Principal Investigator: Professor Michael Ewers
Approved Research ID: 33018
Approval date: March 26th 2019

Lay summary

A major aim of the UK Biobank is to better understand the genetics and brain changes underlying dementia and other serious disease for the improvement of diagnosis and treatment of such disease. One influential factor in this respect is reserve capacity, that is the ability to maintain cognitive abilities relatively well in the presence of neurodegeneration. We previously found that higher resting-state fMRI assessed hub connectivity in the left frontal cortex is a promising candidate brain substrate of reserve capacity in normal aging and Alzheimer's disease (Franzmeier et al. Neurology, 2017). However, the genetic contribution to reserve capacity is only poorly understood. Here, we aim to investigate the genetics underlying the functional brain mechanisms that maintain cognition in aging and disease. For this purpose, we will conduct a genome-wide association study (GWAS) to identify any SNPs that are associated with resting state functional connectivity of the left frontal cortex (hub in the Broca area) and on this basis compute a polygenetic "reserve score" (PRS).

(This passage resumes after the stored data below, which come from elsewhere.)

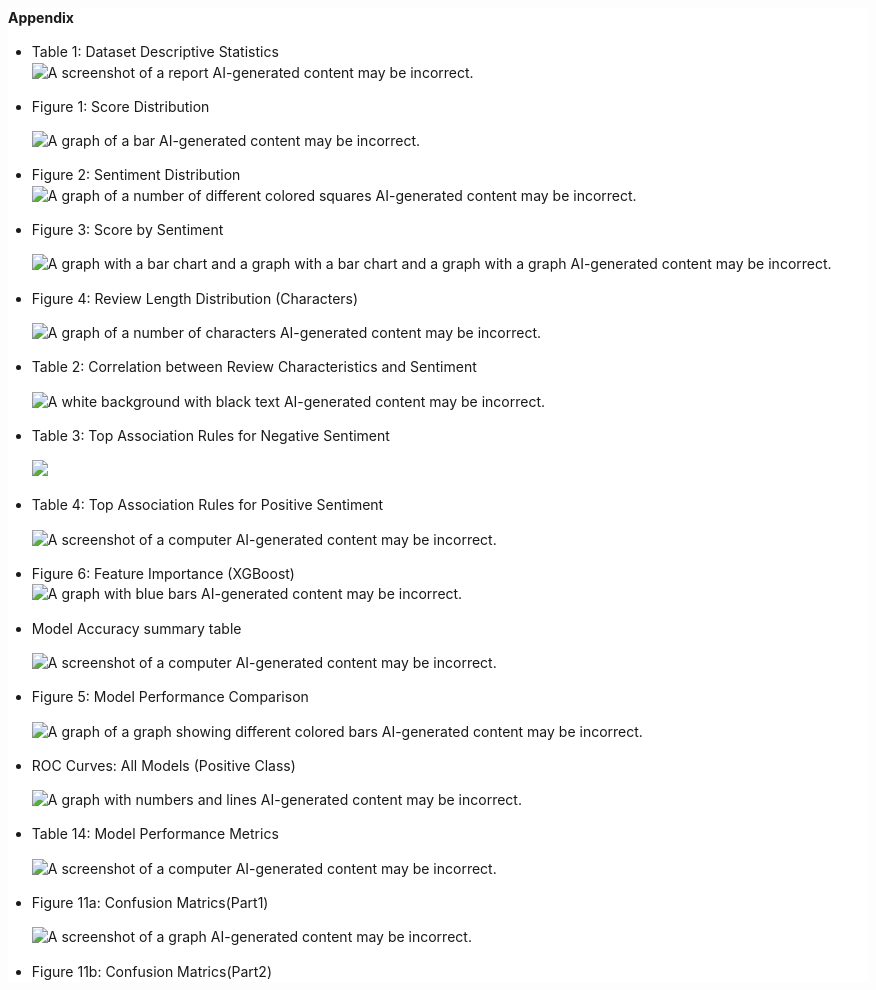 **Appendix**

-   Table 1: Dataset Descriptive Statistics  
    ![A screenshot of a report AI-generated content may be incorrect.](media/3c97cd67a7ea09dc2e7061d80e206079.png)
-   Figure 1: Score Distribution

    ![A graph of a bar AI-generated content may be incorrect.](media/15be696ce2987897509fa98b6f94d17f.png)

-   Figure 2: Sentiment Distribution  
    ![A graph of a number of different colored squares AI-generated content may be incorrect.](media/7757a80b372c5d435c427d00138550a5.png)
-   Figure 3: Score by Sentiment

    ![A graph with a bar chart and a graph with a bar chart and a graph with a graph AI-generated content may be incorrect.](media/a04847055fa6c94dff5814bb4c8a07d7.png)

-   Figure 4: Review Length Distribution (Characters)

    ![A graph of a number of characters AI-generated content may be incorrect.](media/a9f72077b48a2747b43c28c0f53cca83.png)

-   Table 2: Correlation between Review Characteristics and Sentiment

    ![A white background with black text AI-generated content may be incorrect.](media/08184392afd18efe9603a38dd51099ea.png)

-   Table 3: Top Association Rules for Negative Sentiment

    ![](media/c60052ea4fed85699a8012a7005489d7.png)

-   Table 4: Top Association Rules for Positive Sentiment

    ![A screenshot of a computer AI-generated content may be incorrect.](media/569717624e48c18e91e04d057a35526a.png)

-   Figure 6: Feature Importance (XGBoost)  
    ![A graph with blue bars AI-generated content may be incorrect.](media/49c62bde0fc79cdd4afbdc9a1227697d.png)
-   Model Accuracy summary table

    ![A screenshot of a computer AI-generated content may be incorrect.](media/3855af512db96ccfbc0638e1b04ca07b.png)

-   Figure 5: Model Performance Comparison

    ![A graph of a graph showing different colored bars AI-generated content may be incorrect.](media/67bc2d5567d99ed0884b1791fcdeafcb.png)

-   ROC Curves: All Models (Positive Class)

    ![A graph with numbers and lines AI-generated content may be incorrect.](media/bcc4c55b05dfa17fb54c6549878f497d.png)

-   Table 14: Model Performance Metrics

    ![A screenshot of a computer AI-generated content may be incorrect.](media/299f8be6ce9160abbc8ffa0d4c954d8d.png)

-   Figure 11a: Confusion Matrics(Part1)

    ![A screenshot of a graph AI-generated content may be incorrect.](media/d36f270d64a2c338936269af2dc7fb8c.png)

-   Figure 11b: Confusion Matrics(Part2)
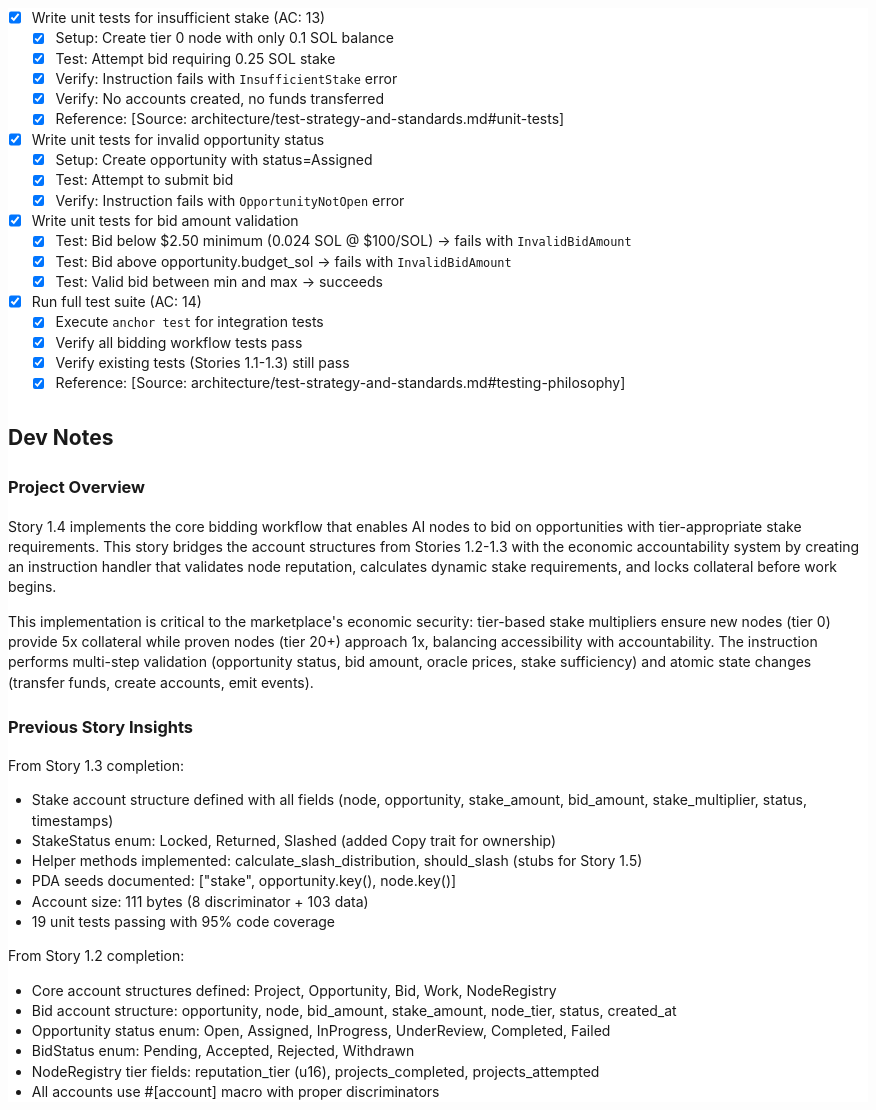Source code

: - [x] Write unit tests for insufficient stake (AC: 13)
  - [x] Setup: Create tier 0 node with only 0.1 SOL balance
  - [x] Test: Attempt bid requiring 0.25 SOL stake
  - [x] Verify: Instruction fails with `InsufficientStake` error
  - [x] Verify: No accounts created, no funds transferred
  - [x] Reference: [Source: architecture/test-strategy-and-standards.md#unit-tests]

- [x] Write unit tests for invalid opportunity status
  - [x] Setup: Create opportunity with status=Assigned
  - [x] Test: Attempt to submit bid
  - [x] Verify: Instruction fails with `OpportunityNotOpen` error

- [x] Write unit tests for bid amount validation
  - [x] Test: Bid below $2.50 minimum (0.024 SOL @ $100/SOL) → fails with `InvalidBidAmount`
  - [x] Test: Bid above opportunity.budget_sol → fails with `InvalidBidAmount`
  - [x] Test: Valid bid between min and max → succeeds

- [x] Run full test suite (AC: 14)
  - [x] Execute `anchor test` for integration tests
  - [x] Verify all bidding workflow tests pass
  - [x] Verify existing tests (Stories 1.1-1.3) still pass
  - [x] Reference: [Source: architecture/test-strategy-and-standards.md#testing-philosophy]

## Dev Notes

### Project Overview

Story 1.4 implements the core bidding workflow that enables AI nodes to bid on opportunities with tier-appropriate stake requirements. This story bridges the account structures from Stories 1.2-1.3 with the economic accountability system by creating an instruction handler that validates node reputation, calculates dynamic stake requirements, and locks collateral before work begins.

This implementation is critical to the marketplace's economic security: tier-based stake multipliers ensure new nodes (tier 0) provide 5x collateral while proven nodes (tier 20+) approach 1x, balancing accessibility with accountability. The instruction performs multi-step validation (opportunity status, bid amount, oracle prices, stake sufficiency) and atomic state changes (transfer funds, create accounts, emit events).

### Previous Story Insights

From Story 1.3 completion:
- Stake account structure defined with all fields (node, opportunity, stake_amount, bid_amount, stake_multiplier, status, timestamps)
- StakeStatus enum: Locked, Returned, Slashed (added Copy trait for ownership)
- Helper methods implemented: calculate_slash_distribution, should_slash (stubs for Story 1.5)
- PDA seeds documented: ["stake", opportunity.key(), node.key()]
- Account size: 111 bytes (8 discriminator + 103 data)
- 19 unit tests passing with 95% code coverage

From Story 1.2 completion:
- Core account structures defined: Project, Opportunity, Bid, Work, NodeRegistry
- Bid account structure: opportunity, node, bid_amount, stake_amount, node_tier, status, created_at
- Opportunity status enum: Open, Assigned, InProgress, UnderReview, Completed, Failed
- BidStatus enum: Pending, Accepted, Rejected, Withdrawn
- NodeRegistry tier fields: reputation_tier (u16), projects_completed, projects_attempted
- All accounts use #[account] macro with proper discriminators
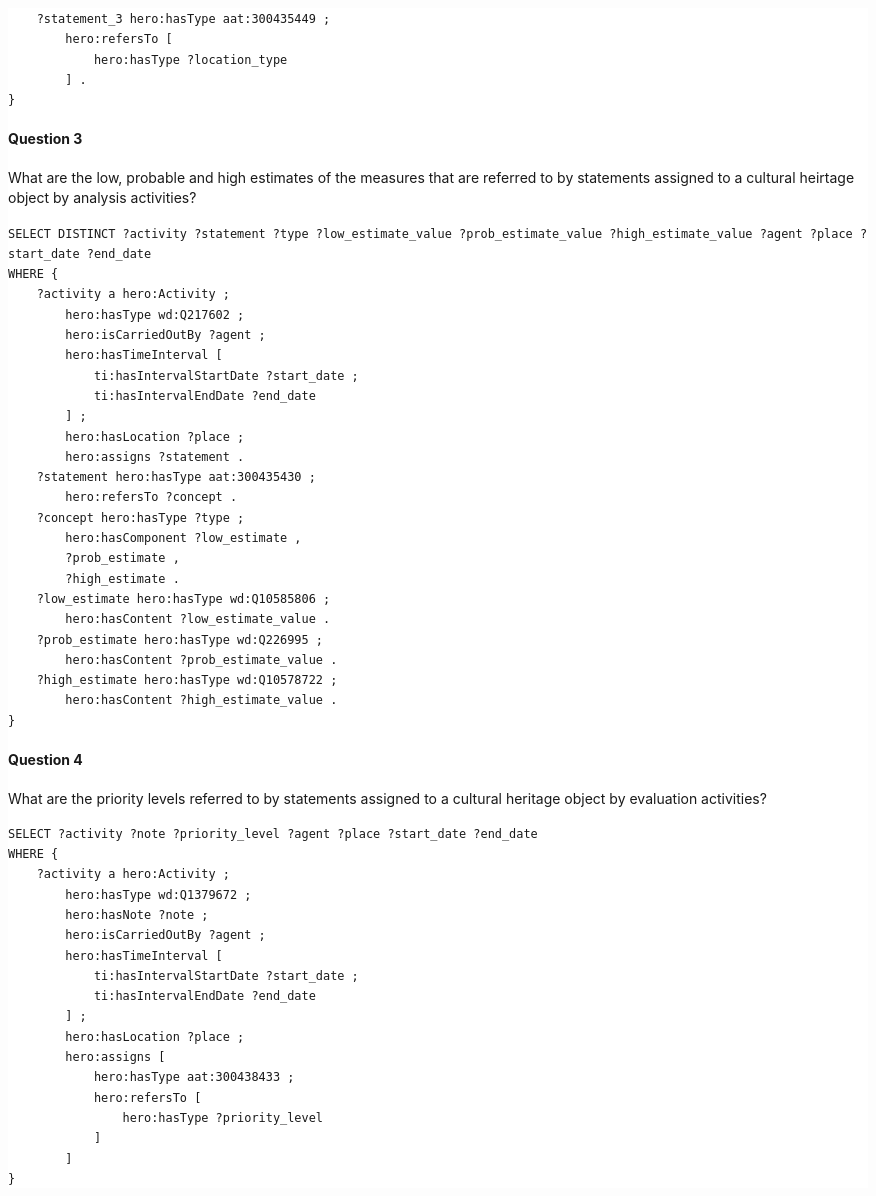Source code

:         ?statement_3 hero:hasType aat:300435449 ;
            hero:refersTo [
                hero:hasType ?location_type 
            ] .
    }


#### Question 3
What are the low, probable and high estimates of the measures that are referred to by statements assigned to a cultural heirtage object by analysis activities?

    SELECT DISTINCT ?activity ?statement ?type ?low_estimate_value ?prob_estimate_value ?high_estimate_value ?agent ?place ?start_date ?end_date
    WHERE {
        ?activity a hero:Activity ;
            hero:hasType wd:Q217602 ;
            hero:isCarriedOutBy ?agent ;
            hero:hasTimeInterval [ 
                ti:hasIntervalStartDate ?start_date ;
                ti:hasIntervalEndDate ?end_date 
            ] ;
            hero:hasLocation ?place ;
            hero:assigns ?statement .
        ?statement hero:hasType aat:300435430 ;
            hero:refersTo ?concept .
        ?concept hero:hasType ?type ;
            hero:hasComponent ?low_estimate ,
            ?prob_estimate , 
            ?high_estimate .
        ?low_estimate hero:hasType wd:Q10585806 ;
            hero:hasContent ?low_estimate_value .
        ?prob_estimate hero:hasType wd:Q226995 ;
            hero:hasContent ?prob_estimate_value .
        ?high_estimate hero:hasType wd:Q10578722 ;
            hero:hasContent ?high_estimate_value .
    }


#### Question 4
What are the priority levels referred to by statements assigned to a cultural heritage object by evaluation activities?

    SELECT ?activity ?note ?priority_level ?agent ?place ?start_date ?end_date
    WHERE {
        ?activity a hero:Activity ;
            hero:hasType wd:Q1379672 ;
            hero:hasNote ?note ;
            hero:isCarriedOutBy ?agent ;
            hero:hasTimeInterval [ 
                ti:hasIntervalStartDate ?start_date ;
                ti:hasIntervalEndDate ?end_date 
            ] ;
            hero:hasLocation ?place ;
            hero:assigns [
                hero:hasType aat:300438433 ;
                hero:refersTo [ 
                    hero:hasType ?priority_level 
                ]
            ]
    }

For the second aim, we will test whether cross-sectional and longitudinal cognitive performance can be predicted by the PRS (criterion of cognitive benefit). Furthermore, we aim to assess the genetic overlap between left frontal hub connectivity and classical measures of reserve capacity, such as intelligence and education (criterion of construct validity). In a final (more explorative) step, we will examine the relationship between the PRS and participants' life style factors (e.g. physical activity).